Check every line of the entries below for "Rosary", and copy the lines that have it.

Data records:
Content starts

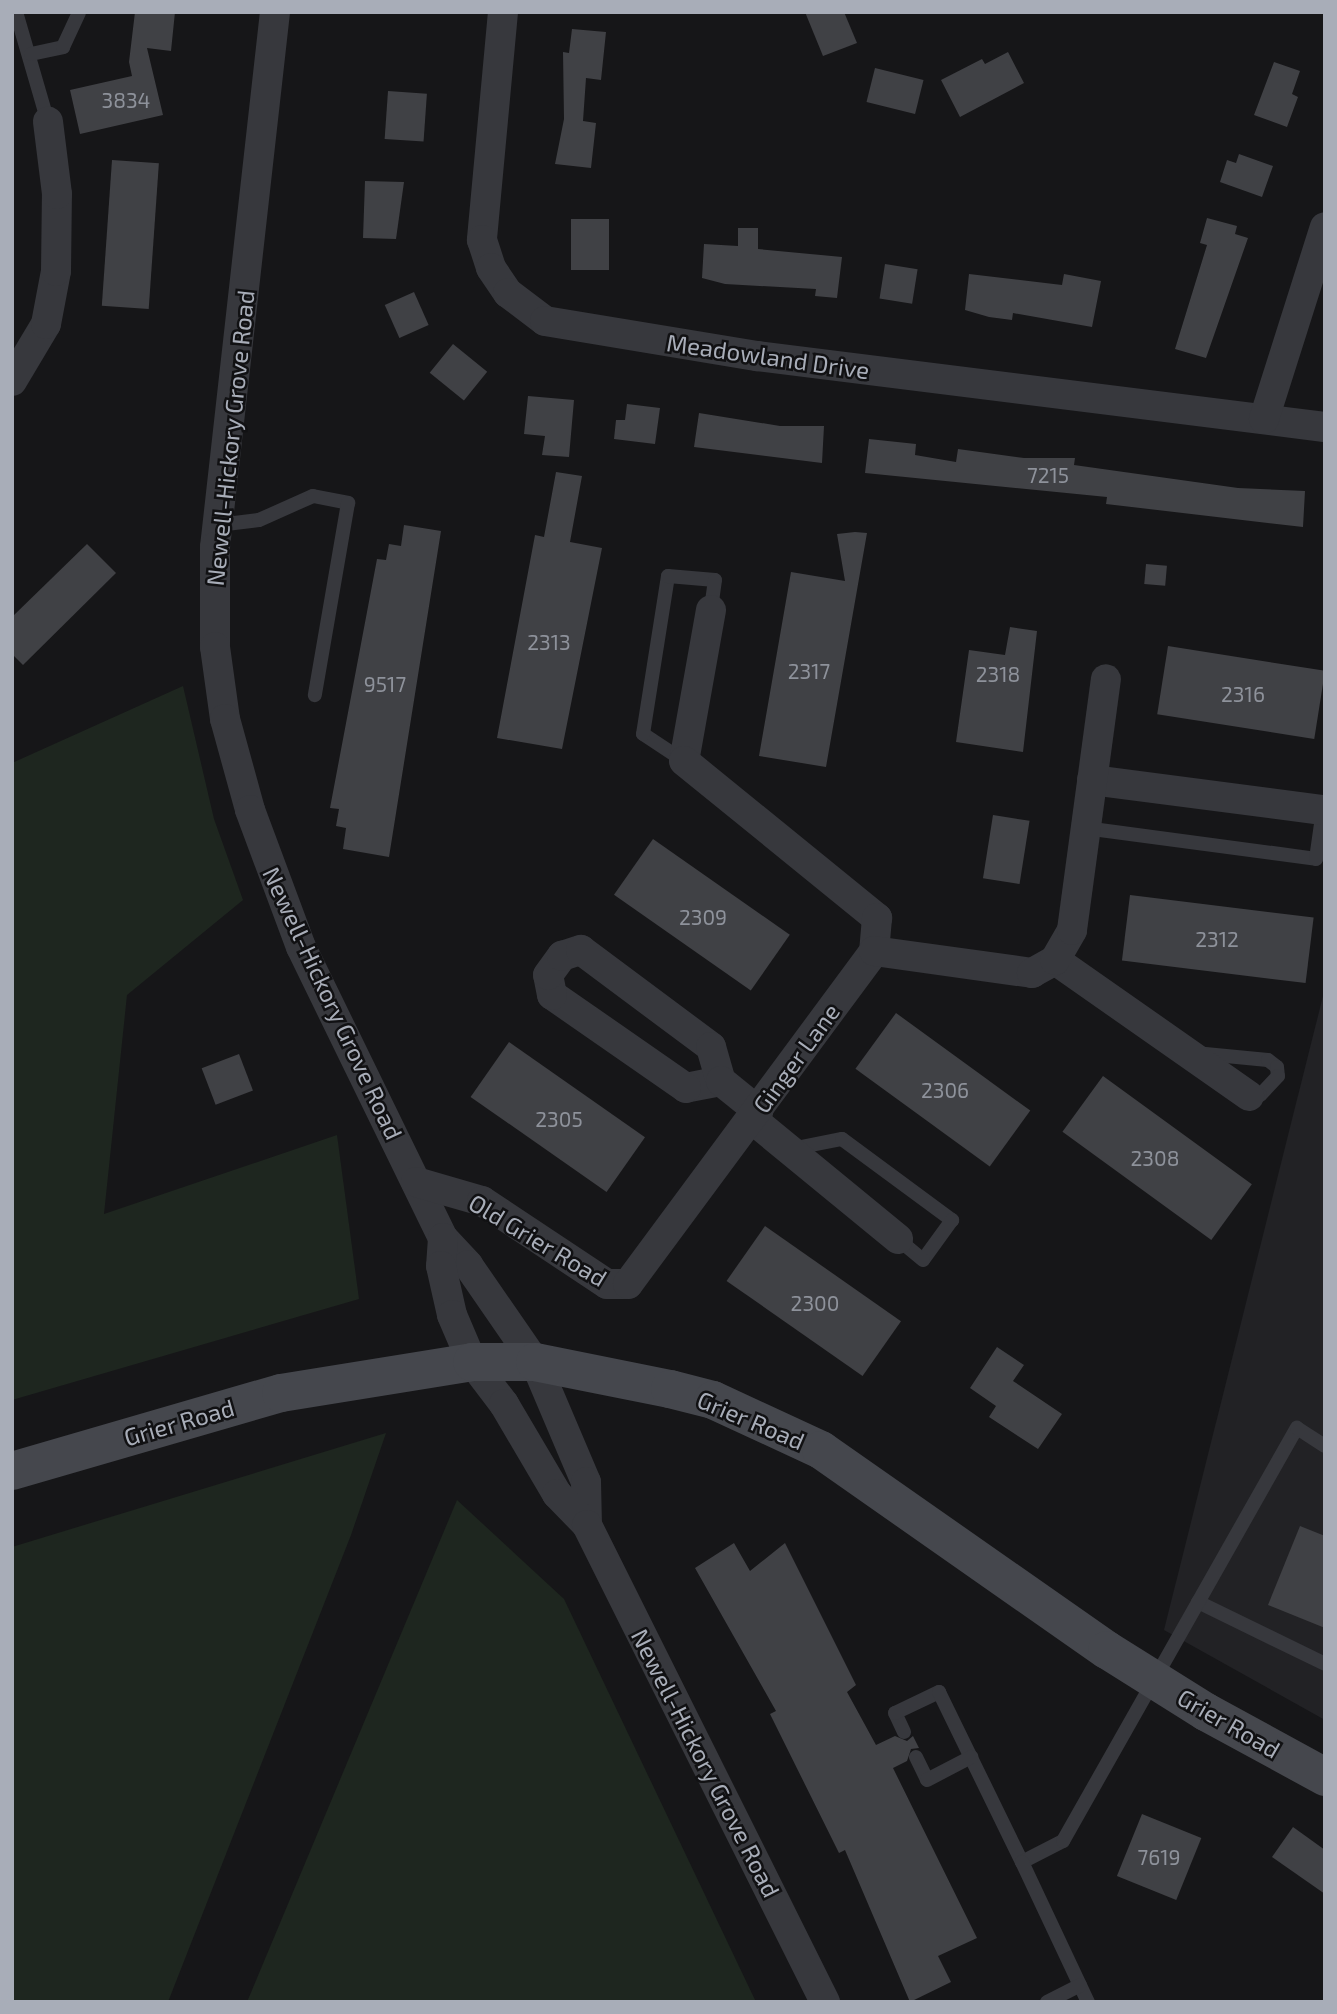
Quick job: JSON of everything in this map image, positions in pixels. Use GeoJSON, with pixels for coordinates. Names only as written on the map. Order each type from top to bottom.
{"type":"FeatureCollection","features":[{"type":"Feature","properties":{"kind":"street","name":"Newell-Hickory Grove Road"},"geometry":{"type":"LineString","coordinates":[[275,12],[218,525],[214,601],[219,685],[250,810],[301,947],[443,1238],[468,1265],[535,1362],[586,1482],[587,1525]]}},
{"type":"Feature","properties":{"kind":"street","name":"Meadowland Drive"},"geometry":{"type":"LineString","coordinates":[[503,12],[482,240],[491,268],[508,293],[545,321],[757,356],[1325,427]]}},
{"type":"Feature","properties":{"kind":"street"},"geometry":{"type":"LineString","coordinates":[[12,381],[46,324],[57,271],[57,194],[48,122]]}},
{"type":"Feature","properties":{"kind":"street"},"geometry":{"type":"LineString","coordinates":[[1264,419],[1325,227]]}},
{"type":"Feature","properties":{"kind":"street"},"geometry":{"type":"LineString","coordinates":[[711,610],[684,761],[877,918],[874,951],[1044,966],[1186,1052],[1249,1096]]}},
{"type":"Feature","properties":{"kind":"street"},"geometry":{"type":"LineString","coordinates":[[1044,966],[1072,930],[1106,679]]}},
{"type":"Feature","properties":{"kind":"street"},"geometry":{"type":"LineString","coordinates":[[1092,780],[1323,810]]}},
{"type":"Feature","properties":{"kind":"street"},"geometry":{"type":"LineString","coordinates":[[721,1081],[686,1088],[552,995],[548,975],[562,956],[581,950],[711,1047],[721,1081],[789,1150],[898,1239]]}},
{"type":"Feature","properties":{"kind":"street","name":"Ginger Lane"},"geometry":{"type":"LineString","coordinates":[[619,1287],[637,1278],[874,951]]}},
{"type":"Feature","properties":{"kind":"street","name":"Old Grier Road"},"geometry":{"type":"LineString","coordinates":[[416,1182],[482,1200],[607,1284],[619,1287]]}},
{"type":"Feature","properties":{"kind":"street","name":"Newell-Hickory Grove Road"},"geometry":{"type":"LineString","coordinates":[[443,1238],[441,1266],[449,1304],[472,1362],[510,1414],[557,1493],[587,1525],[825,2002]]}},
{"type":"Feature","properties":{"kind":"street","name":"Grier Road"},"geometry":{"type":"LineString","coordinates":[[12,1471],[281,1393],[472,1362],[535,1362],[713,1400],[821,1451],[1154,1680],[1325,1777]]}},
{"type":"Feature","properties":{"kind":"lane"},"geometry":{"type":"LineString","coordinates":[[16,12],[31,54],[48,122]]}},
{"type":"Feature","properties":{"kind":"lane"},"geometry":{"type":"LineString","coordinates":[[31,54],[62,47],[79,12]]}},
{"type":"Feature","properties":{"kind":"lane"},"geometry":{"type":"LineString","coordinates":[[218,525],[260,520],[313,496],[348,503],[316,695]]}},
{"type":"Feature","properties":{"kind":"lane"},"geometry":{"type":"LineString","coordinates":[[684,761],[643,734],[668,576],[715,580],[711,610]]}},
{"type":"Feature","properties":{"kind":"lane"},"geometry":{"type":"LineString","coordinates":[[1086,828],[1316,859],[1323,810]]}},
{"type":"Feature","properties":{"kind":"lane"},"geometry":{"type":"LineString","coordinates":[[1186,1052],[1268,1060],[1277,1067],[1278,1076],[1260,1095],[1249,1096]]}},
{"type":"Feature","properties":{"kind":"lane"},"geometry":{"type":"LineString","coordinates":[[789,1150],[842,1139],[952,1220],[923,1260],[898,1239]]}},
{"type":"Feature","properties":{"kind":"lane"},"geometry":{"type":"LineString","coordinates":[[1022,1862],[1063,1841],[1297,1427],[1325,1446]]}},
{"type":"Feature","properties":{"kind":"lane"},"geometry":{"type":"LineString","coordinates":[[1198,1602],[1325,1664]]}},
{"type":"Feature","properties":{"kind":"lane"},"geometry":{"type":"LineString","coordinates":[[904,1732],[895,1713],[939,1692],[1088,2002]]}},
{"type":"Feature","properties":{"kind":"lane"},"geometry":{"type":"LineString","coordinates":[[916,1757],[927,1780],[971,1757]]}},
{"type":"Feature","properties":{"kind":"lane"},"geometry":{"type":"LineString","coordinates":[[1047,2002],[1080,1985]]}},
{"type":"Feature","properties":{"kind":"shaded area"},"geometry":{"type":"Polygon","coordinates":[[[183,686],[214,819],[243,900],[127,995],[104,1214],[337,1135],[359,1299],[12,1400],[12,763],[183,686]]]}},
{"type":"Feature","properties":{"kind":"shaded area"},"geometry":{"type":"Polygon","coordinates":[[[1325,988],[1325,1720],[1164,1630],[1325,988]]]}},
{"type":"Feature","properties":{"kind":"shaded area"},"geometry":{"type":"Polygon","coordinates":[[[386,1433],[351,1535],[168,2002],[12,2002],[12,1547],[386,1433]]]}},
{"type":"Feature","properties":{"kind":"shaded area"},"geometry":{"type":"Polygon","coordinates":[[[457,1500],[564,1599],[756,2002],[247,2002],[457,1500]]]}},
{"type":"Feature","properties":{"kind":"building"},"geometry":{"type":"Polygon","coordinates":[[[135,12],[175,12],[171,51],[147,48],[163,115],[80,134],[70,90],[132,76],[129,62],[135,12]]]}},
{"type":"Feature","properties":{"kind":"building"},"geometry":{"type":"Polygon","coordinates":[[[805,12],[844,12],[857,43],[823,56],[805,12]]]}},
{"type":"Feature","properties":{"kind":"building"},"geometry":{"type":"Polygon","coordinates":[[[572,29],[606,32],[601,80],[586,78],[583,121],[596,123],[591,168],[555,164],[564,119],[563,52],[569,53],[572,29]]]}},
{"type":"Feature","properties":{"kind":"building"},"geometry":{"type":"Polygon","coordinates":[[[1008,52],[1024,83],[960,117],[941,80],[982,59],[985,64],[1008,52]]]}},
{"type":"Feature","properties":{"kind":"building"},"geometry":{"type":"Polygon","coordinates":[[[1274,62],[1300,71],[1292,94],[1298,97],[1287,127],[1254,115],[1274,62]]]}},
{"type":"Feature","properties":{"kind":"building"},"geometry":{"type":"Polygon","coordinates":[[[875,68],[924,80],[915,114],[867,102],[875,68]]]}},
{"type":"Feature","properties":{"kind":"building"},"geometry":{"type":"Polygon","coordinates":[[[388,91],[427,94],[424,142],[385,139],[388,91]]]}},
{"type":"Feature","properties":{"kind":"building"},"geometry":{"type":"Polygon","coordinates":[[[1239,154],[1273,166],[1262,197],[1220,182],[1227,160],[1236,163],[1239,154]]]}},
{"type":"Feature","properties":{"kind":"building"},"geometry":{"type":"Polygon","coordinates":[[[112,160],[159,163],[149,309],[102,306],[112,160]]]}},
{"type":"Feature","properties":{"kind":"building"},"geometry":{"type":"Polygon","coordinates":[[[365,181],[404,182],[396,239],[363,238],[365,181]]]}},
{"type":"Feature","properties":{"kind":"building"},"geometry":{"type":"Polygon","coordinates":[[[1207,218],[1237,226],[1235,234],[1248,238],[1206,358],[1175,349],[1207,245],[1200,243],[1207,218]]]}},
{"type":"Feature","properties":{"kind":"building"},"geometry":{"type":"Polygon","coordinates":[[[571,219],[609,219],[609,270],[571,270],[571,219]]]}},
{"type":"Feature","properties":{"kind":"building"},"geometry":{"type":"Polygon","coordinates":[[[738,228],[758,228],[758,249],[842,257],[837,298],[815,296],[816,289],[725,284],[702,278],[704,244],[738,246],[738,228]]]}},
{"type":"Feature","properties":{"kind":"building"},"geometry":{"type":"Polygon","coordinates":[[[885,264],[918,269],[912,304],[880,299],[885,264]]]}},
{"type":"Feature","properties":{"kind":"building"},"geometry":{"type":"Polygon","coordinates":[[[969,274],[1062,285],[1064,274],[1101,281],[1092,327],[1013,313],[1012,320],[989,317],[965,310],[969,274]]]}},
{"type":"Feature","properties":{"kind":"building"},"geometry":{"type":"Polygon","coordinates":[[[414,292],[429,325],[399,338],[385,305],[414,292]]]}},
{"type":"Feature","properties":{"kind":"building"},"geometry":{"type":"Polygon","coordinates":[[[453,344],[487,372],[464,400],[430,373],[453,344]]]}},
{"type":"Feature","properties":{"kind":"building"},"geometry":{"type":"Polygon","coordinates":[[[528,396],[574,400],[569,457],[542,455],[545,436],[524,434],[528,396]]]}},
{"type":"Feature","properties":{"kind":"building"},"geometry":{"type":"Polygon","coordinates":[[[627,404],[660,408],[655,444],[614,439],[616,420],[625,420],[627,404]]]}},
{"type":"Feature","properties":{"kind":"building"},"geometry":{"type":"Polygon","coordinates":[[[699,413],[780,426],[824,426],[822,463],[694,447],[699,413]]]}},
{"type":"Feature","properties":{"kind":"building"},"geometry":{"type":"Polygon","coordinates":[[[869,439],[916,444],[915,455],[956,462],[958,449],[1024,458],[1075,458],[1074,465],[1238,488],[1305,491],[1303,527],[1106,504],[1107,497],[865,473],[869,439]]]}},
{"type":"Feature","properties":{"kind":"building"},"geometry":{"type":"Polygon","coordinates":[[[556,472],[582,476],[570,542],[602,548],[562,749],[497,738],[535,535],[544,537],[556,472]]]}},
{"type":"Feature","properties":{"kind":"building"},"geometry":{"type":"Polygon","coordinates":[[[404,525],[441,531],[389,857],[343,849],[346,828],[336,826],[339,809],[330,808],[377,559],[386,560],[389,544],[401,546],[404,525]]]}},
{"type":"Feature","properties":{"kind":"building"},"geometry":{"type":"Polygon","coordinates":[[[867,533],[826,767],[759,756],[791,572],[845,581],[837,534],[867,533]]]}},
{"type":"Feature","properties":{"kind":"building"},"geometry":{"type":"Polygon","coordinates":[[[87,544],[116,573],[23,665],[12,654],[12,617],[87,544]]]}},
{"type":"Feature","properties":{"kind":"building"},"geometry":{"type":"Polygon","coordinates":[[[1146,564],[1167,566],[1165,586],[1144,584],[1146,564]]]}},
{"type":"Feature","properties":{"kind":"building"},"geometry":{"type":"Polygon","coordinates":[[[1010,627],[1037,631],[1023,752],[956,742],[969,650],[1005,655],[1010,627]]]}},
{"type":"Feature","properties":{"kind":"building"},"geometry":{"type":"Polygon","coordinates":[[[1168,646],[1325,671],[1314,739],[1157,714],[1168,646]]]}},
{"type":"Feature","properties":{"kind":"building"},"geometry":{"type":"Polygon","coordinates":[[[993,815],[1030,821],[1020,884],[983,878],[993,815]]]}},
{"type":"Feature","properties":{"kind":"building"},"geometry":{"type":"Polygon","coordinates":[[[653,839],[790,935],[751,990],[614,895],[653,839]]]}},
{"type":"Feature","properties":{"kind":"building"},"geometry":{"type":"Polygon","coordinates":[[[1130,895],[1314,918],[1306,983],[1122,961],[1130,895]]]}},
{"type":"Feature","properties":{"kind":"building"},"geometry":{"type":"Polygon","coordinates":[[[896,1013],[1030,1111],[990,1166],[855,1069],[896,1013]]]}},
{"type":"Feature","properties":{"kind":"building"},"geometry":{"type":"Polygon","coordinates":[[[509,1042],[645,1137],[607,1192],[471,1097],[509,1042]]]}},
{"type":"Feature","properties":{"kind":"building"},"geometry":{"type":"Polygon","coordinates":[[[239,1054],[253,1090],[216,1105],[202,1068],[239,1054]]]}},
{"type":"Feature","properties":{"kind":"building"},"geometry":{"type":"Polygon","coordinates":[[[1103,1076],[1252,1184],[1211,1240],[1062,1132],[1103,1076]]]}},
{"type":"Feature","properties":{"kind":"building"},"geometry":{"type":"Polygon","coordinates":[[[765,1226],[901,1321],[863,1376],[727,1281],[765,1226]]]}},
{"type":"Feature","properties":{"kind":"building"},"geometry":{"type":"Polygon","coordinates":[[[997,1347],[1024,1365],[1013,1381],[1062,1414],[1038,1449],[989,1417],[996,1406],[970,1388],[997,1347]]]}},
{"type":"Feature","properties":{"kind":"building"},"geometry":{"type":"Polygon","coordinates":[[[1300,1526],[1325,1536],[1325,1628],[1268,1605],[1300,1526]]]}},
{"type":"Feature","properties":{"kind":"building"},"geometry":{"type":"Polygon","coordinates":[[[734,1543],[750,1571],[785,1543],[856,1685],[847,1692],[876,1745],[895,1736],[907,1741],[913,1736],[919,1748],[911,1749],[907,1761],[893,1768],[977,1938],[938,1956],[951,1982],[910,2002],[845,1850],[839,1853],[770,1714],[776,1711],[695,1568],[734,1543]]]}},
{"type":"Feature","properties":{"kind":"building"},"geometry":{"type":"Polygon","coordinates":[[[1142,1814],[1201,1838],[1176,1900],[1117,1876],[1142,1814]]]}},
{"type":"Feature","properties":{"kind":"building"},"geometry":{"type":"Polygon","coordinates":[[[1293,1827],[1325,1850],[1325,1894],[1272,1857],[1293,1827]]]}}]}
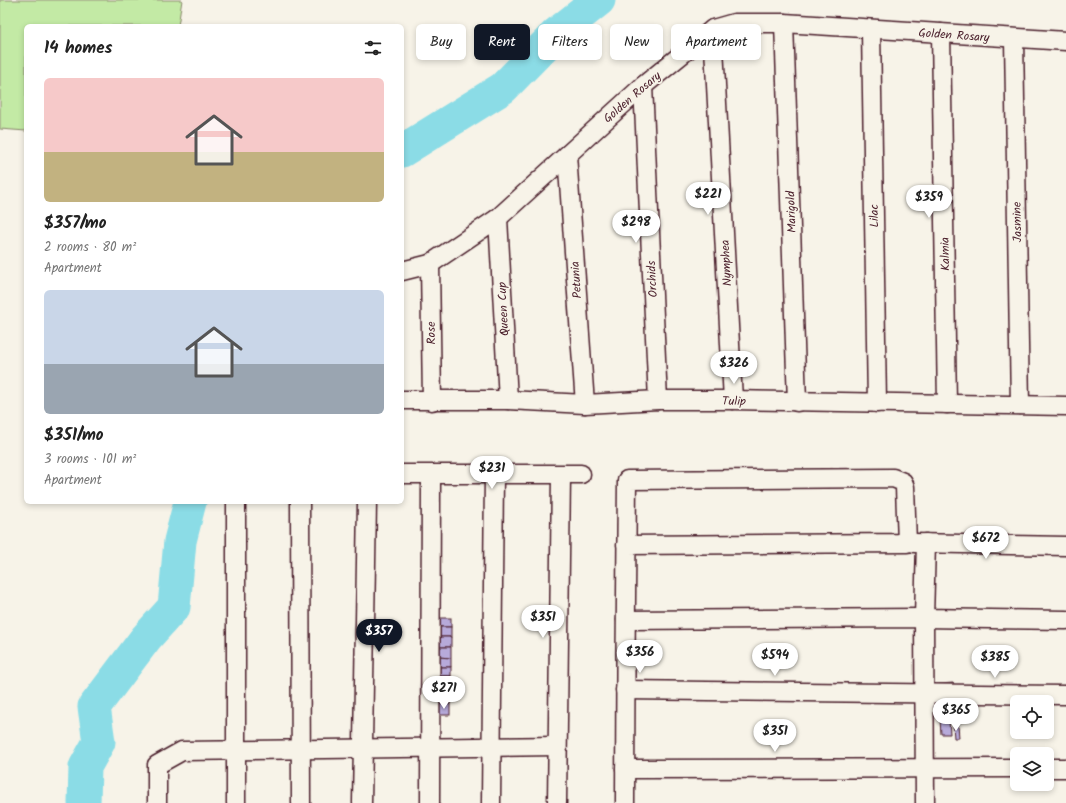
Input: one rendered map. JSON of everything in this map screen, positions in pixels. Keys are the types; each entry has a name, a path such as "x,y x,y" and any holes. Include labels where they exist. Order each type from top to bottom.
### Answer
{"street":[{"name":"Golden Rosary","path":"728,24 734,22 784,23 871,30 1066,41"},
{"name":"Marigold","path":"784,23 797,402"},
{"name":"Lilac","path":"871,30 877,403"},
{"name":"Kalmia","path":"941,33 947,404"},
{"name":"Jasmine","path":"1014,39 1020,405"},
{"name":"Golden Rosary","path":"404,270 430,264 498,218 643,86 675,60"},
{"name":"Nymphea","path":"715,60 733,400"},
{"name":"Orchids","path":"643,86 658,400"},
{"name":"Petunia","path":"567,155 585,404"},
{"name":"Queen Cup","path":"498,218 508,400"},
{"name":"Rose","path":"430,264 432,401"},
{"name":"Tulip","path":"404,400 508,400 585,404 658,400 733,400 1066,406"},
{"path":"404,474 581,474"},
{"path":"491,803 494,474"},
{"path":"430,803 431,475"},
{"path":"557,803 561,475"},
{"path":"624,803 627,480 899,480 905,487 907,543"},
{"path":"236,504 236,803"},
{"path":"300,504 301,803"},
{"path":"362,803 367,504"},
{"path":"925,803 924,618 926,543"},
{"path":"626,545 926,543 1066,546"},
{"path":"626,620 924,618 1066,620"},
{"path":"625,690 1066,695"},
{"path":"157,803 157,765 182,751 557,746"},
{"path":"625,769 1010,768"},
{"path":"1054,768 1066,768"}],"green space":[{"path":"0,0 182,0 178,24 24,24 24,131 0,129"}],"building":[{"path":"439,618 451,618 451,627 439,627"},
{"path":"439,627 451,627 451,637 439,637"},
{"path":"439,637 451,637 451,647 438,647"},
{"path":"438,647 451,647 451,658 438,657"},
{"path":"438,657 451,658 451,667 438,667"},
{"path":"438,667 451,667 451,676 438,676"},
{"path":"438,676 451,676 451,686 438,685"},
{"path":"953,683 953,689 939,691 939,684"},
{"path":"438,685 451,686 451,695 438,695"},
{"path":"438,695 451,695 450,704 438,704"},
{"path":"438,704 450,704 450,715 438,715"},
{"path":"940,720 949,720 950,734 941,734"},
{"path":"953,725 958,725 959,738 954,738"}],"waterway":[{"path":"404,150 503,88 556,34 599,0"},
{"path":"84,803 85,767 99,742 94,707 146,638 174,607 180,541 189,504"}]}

Content ends

▶ _OUTPUT BELOW_
{"street":[{"name":"Golden Rosary","path":"728,24 734,22 784,23 871,30 1066,41"},
{"name":"Golden Rosary","path":"404,270 430,264 498,218 643,86 675,60"},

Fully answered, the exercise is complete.